I am just Arnold, who everyone thinks talks to himself."
 
He looked at me.
 
"I
do
talk to myself, sometimes, but mostly it is just that no one listens to me when I try to tell them something."

"Fine," said False-Face.
 
"From now on you can do all the talking."

"That is not what I meant."

"Mind your tone, Arnold."

"Why do you always sound like that when you speak to me?
 
You talk like you think I am retarded."

"Do not start with me, Arnold.
 
You will not win."

"Would you guys like some privacy for this?" I said.
 
"I'd be happy to step outside and—"

"
Knock it off
!" shouted Rebecca from the bathroom.
 
"Or else when I come out of here, I will start pinching you where it will hurt, I swear it."

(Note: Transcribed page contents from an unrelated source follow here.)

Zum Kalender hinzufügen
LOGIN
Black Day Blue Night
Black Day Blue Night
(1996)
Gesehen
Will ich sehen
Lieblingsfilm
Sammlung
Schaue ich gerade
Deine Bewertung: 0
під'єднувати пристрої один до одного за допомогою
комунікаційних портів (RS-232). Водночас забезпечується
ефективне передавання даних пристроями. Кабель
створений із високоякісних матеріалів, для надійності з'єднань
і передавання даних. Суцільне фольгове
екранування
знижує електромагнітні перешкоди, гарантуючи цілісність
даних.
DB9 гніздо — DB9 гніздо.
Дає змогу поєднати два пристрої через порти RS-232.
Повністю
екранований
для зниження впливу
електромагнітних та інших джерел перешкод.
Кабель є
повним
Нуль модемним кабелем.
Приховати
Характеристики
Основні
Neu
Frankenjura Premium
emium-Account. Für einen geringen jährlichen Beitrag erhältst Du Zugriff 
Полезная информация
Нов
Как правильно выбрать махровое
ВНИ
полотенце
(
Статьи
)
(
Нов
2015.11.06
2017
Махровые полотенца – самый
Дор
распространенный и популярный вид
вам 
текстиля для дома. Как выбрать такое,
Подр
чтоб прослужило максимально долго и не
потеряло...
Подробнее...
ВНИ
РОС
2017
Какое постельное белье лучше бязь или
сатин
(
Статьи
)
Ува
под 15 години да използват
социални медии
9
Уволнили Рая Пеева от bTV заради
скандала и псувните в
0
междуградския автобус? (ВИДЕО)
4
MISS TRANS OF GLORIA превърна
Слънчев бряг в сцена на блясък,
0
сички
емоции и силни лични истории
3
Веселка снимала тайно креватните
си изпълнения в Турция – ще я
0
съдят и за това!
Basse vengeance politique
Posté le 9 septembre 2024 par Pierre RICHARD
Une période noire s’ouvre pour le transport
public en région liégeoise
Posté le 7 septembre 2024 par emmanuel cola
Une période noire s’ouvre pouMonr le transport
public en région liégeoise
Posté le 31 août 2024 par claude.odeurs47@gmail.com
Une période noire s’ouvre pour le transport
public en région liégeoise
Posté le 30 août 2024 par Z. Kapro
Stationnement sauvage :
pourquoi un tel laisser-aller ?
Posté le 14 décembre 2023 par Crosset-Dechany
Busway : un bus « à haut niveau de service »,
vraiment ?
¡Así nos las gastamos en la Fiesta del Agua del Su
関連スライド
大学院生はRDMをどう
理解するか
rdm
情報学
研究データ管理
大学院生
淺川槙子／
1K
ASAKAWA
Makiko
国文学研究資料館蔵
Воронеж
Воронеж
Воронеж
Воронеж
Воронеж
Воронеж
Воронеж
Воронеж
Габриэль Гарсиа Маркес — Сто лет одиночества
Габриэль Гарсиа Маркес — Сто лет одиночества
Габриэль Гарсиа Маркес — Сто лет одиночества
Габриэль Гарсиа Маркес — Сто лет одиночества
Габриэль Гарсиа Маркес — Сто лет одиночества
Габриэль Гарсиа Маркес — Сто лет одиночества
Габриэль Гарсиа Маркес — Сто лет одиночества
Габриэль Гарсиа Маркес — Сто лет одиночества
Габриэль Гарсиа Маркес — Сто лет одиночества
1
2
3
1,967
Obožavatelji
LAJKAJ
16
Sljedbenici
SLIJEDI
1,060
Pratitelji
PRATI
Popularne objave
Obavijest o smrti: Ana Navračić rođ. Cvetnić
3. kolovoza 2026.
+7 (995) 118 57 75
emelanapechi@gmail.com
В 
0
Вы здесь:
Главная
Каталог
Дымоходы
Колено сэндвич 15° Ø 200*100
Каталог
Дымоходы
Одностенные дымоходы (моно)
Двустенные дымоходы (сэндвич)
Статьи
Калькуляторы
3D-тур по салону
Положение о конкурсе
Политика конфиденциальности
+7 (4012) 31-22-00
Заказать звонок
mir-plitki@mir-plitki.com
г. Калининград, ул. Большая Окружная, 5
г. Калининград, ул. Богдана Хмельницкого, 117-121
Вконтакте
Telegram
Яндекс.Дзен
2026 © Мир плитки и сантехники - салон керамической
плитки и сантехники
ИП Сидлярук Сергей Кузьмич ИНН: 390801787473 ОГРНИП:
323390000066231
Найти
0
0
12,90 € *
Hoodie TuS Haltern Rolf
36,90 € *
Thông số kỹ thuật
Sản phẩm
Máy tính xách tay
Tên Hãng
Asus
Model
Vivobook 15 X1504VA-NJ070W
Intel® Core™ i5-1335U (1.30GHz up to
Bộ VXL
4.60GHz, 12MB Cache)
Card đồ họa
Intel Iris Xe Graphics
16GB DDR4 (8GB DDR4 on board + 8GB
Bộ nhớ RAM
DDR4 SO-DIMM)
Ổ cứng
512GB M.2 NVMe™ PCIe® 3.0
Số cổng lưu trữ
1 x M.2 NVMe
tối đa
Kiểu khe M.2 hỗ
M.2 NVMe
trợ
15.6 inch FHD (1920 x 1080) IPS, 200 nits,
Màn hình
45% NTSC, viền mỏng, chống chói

"I am sorry," said Arnold.

False-Face exhaled, his shoulders slumping.
 
"Me, too."

Thomas started his song over.

"Okay, then," said Rebecca.
 
"Now would someone turn on a radio or the television or something?
 
I do not want you listening to me do my business."

Arnold rose from the bed and crossed the room to turn on the television.
 
He flipped through the channels until he found a music video station, then turned up the volume.
 
"Better?"

"Thank you," said Rebecca.

Arnold looked at me.
 
"We all lived in the same room.
 
There was only one toilet, so we always had to use the bathroom in front of everyone else.
 
Privacy is still a little new to us."

"Shut
up
," said False-Face.
 
"What did we agree on?"

"I have not said anything about anything, man, not really."

"And you will not.
 
I am still in charge here."

"I heard that."
 
Arnold sounded, for the first time, like a child; apologetic, embarrassed, worried that he'd just gotten into trouble.
 
"I did not mean to do anything wrong."